Amável, bem-relacionado, admirado por seu pioneirismo e êxito em fertilizações assistidas, Roger Abdelmassih foi batizado carinhosamente pela amiga Hebe Camargo de “Doutor da vida”. Quem via o médico sendo idolatrado nos principais veículos de imprensa do país não imaginava que ele seria protagonista de um dos maiores escândalos da história da medicina. Em 2009, ele foi condenado pelo estupro de 52 mulheres e por abusar de outras dezenas delas. O caso, que teve seu desfecho com a captura de Abdelmassih no Paraguai em 2014, é contado agora em detalhes no livro “A clínica”, do jornalista Vicente Vilardaga.
Em uma grande reportagem, Vilardaga reconstitui a trajetória de Abdelmassih e de sua ascensão como um dos principais médicos de reprodução humana do Brasil. Ele fez seu nome atendendo clientes famosos e foi responsável, por exemplo, pelo nascimento dos filhos de Pelé, Tom Cavalcante e Gugu Liberato. Com um discurso confiante, ele falava emocionado do seu talento para produzir bebês e atribuía seu sucesso a uma graça divina: “Um sujeito que declarava tanta fé em Deus, que, às vezes, dava a impressão de ser um cientista criacionista que se envergonhava da natureza herética de seu trabalho”, define o autor no livro.
O jornalista recompõe também o ambiente da clínica, uma extensão do universo badalado do qual o médico fazia parte. Na sala de espera, champagnes importados eram servidos para as pacientes. Os mimos e as regalias vão saindo de cena quando Vilardaga começa a apresentar as histórias das vítimas. Se num primeiro momento Abdelmassih era afetuoso, ele se mostrava agressivo quando seu tratamento não dava certo e as vítimas não concordavam com as alternativas, algumas delas antiéticas. Em um dos casos, ele chegou a confessar na TV o fato de ter feito uma fertilização em uma mulher que armazenou secretamente os espermatozoides do marido. Os dois fizeram o homem pensar que a gravidez era fruto de uma relação sexual.
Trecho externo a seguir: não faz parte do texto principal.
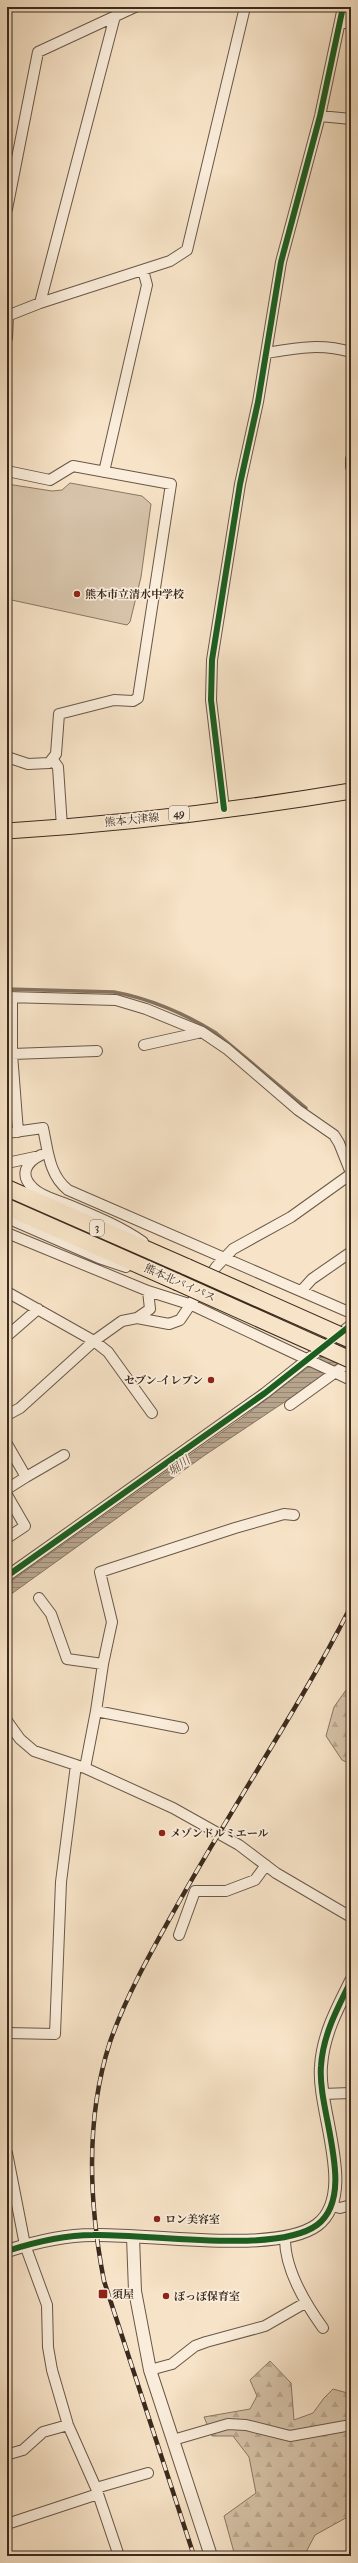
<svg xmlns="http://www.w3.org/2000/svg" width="358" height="2563" font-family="'IM FELL French Canon','Noto Serif JP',serif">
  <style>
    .grass { fill: #d7c4aa; stroke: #887764 }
    .forest { fill: url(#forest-firs); stroke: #887764 }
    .water { fill: url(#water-rules); stroke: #857360 }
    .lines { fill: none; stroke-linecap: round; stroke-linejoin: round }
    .stream { stroke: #857360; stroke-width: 3.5 }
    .minor-casing { stroke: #695848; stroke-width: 12 }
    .tertiary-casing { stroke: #695848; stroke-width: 14 }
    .primary-casing { stroke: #3a2a1d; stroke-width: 17 }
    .trunk-casing { stroke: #3a2a1d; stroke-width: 18 }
    .minor { stroke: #faeddb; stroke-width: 10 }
    .tertiary { stroke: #faeddb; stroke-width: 12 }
    .primary { stroke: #f7e3c7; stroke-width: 15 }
    .trunk { stroke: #f7e3c7; stroke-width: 16 }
    .rail-casing { stroke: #3a2a1d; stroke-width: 4.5 }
    .rail { stroke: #faeddb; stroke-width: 3; stroke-dasharray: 9; stroke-linecap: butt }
    .trunk-bridge-casing { stroke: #3a2a1d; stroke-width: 18; stroke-linecap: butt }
    .trunk-bridge { stroke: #f7e3c7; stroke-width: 16 }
    .cycleway-casing { stroke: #faeddb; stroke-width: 8 }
    .cycleway { stroke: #1b5e20; stroke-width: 6 }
    .poi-dot { fill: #8f2418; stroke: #faeddb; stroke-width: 1.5 }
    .labels { text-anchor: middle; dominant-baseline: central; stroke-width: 3.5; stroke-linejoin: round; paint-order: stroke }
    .shield { fill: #faeddb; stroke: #746456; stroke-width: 1 }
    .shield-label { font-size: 10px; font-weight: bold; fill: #3a2a1d }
    .poi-label { font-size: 11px; font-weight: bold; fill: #3a2a1d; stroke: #faeddb; text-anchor: start }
    .street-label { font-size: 11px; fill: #3a2a1d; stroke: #faeddb }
    .water-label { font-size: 12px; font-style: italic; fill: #604f3f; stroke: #faeddb }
  </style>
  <defs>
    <pattern id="forest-firs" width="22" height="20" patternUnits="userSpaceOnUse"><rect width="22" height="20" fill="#d7c4aa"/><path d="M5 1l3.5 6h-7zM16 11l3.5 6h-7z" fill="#b9a992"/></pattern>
    <pattern id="water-rules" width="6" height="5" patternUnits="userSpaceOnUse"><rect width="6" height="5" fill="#b7a48d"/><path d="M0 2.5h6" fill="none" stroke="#968673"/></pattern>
  </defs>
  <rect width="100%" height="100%" fill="#f7e3c7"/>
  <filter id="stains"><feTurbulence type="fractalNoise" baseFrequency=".005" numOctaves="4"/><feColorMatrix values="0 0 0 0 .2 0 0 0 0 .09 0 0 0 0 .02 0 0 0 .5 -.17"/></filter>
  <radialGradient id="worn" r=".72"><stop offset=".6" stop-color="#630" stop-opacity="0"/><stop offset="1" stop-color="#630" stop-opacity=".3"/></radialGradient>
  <path class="grass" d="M70 483 142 496 151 504 141 577 130 622 127 625 7 599V484L52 491 62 490Z"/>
  <path class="forest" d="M351 1683V1764L342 1760 326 1736 334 1707Z
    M270 2361 291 2383 294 2420 313 2413 324 2398 333 2389 351 2394V2515L315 2535 304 2556H235L224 2516 256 2493 249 2457 233 2436H212L204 2417 250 2409 257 2396 250 2380Z"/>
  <path class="water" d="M351 1334V1352L316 1381 205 1455 7 1597V1584L242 1418Z"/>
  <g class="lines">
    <path class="stream" d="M7 989 114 992C148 998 186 1014 216 1033L306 1108"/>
    <defs>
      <path id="minor" d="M340 23H351
        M320 116 351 119
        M7 209 38 52 135 7
        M40 303 115 16
        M7 316 40 303 170 261 187 250 245 7
        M7 338 8 315
        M266 353C296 348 321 343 351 352
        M351 459V467
        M7 471 50 480 73 466 171 484 138 698 133 701 114 700 59 714 56 754 49 763 28 764 7 757
        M104 472 147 285 143 270
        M53 760 58 767 62 827
        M224 809 211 700 212 660 240 484 258 402 281 262 320 116 343 7
        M7 997 116 1000 146 1009 202 1032 227 1049 298 1110 334 1135 339 1143 351 1173
        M12 998V1054L18 1132
        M144 1045 202 1032
        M12 1054 97 1051
        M7 1133 43 1128C48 1151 49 1175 68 1190L351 1313
        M41 1155C26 1162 19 1175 33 1188 42 1197 57 1200 69 1205 95 1216 120 1226 143 1242
        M7 1163 35 1157
        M7 1218 99 1258 126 1267
        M7 1233 148 1291 192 1305 351 1380
        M302 1290 312 1279 351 1252
        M7 1292 94 1341 108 1352 152 1413
        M137 1318 169 1324 180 1320 216 1267 233 1249 291 1217 351 1174
        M7 1336 38 1309
        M290 1405 351 1361
        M7 1415 20 1408 94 1341 122 1321 137 1318 150 1309 148 1291
        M7 1444 26 1477 64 1455
        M7 1489 26 1477
        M7 1495 25 1526 7 1538
        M7 1576 265 1393 351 1325
        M39 1598 51 1614 67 1659 103 1664 96 1711
        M103 1664 112 1622 100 1572 235 1528 284 1514 294 1515
        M7 1721 20 1739 34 1751 85 1768 173 1808 239 1845 276 1873 351 1917
        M85 1768 96 1711 183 1728
        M179 1935 195 1891H226L255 1880 266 1865
        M7 2033 55 2034 61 1882 76 1765
        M322 2094 351 2093
        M7 2153 25 2245 47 2305 48 2347 52 2370 68 2425 96 2488 119 2556
        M332 2206 340 2208 351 2205
        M285 2239C285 2270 305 2303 323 2328
        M150 2370 172 2364 195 2346 206 2342 265 2326 305 2303
        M173 2440 228 2424 246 2425 290 2436 351 2425
        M9 2454 23 2450 43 2432 68 2425
        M96 2488 148 2473
        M7 2524 98 2494"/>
      <path id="tertiary" d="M133 2237 135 2291 150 2370 211 2556
        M7 2251C35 2242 64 2235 93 2235 146 2233 276 2255 317 2225 358 2194 317 2111 321 2066 323 2035 337 2009 351 1981"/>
      <path id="primary" d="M7 831C122 824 238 810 351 791"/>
      <path id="trunk" d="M7 1188 187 1267
        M7 1207 177 1282"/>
    </defs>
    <use href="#minor" class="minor-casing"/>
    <use href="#tertiary" class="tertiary-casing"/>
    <use href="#primary" class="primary-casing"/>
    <use href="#trunk" class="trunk-casing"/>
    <use href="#minor" class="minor"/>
    <use href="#tertiary" class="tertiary"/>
    <use href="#primary" class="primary"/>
    <use href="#trunk" class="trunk"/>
    <defs>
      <path id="rail" d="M194 2556 104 2281C89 2203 85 2119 110 2042 127 1993 154 1947 179 1902 235 1802 300 1707 351 1606"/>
    </defs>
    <use href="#rail" class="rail-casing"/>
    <use href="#rail" class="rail"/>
    <defs>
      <path id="trunk-bridge" d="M187 1267 351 1340
        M177 1282 351 1360"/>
    </defs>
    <use href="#trunk-bridge" class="trunk-bridge-casing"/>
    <use href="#trunk-bridge" class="trunk-bridge"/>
    <defs>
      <path id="cycleway" d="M224 809 211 700 212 660 240 484 258 402 281 262 320 116 343 7
        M7 1576 265 1393 351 1325
        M7 2251C35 2242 64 2235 93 2235 146 2233 276 2255 317 2225 358 2194 317 2111 321 2066 323 2035 337 2009 351 1981"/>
    </defs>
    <use href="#cycleway" class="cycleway-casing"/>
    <use href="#cycleway" class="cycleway"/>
  </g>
  <g class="poi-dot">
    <circle cx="77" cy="594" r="4"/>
    <circle cx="211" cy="1380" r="4"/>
    <circle cx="162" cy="1833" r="4"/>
    <circle cx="157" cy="2219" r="4"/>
    <rect x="98" y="2289" width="10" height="10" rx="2"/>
    <circle cx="166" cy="2296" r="4"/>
  </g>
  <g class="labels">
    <g class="shield">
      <rect x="169" y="806" width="20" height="16" rx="3"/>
      <rect x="90" y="1220" width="14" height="16" rx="3"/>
    </g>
    <g class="shield-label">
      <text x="179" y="814">49</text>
      <text x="97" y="1228">3</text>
    </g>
    <g class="poi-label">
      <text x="85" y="594">熊本市立清水中学校</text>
      <text x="203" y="1380" text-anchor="end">セブン-イレブン</text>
      <text x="170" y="1833">メゾンドルミエール</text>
      <text x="165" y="2219">ロン美容室</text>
      <text x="112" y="2294">須屋</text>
      <text x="174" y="2296">ぽっぽ保育室</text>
    </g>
    <g class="street-label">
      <text transform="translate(132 820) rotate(-6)">熊本大津線</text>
      <text transform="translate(180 1283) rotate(24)">熊本北バイパス</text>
    </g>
    <g class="water-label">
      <text transform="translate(179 1466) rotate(-36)">堀川</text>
    </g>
  </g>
  <rect width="358" height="2563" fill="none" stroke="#f7e3c7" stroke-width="24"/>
  <rect x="8" y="8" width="342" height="2547" fill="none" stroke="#3a2a1d" stroke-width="2"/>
  <rect x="12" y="12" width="334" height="2539" fill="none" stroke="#3a2a1d"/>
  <rect width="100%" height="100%" filter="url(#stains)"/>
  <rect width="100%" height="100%" fill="url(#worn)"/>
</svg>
Com o passar dos capítulos, o profissional com apreço mínimo pela ética vai se revelando um criminoso, que se aproveitava da confusão mental de pacientes sedadas para cometer os abusos. Aos poucos, as denúncias foram surgindo. Muitas delas inicialmente abafadas pelo próprio Conselho Regional de Medicina do Estado de São Paulo, instituição na qual Abdelmassih era muito respeitado.
“A clínica” apresenta também os detalhes da investigação, que culminou com a cassação do registro profissional do médico, e a empreitada para localizar o criminoso, que ficou foragido por três anos.
Vicente Vilardaga é jornalista, com mais de 25 anos de experiência como repórter e editor em veículos da grande imprensa. Em 2013, lançou seu primeiro livro, “À queima-roupa, o caso Pimenta Neves”, finalista do Prêmio Jabuti.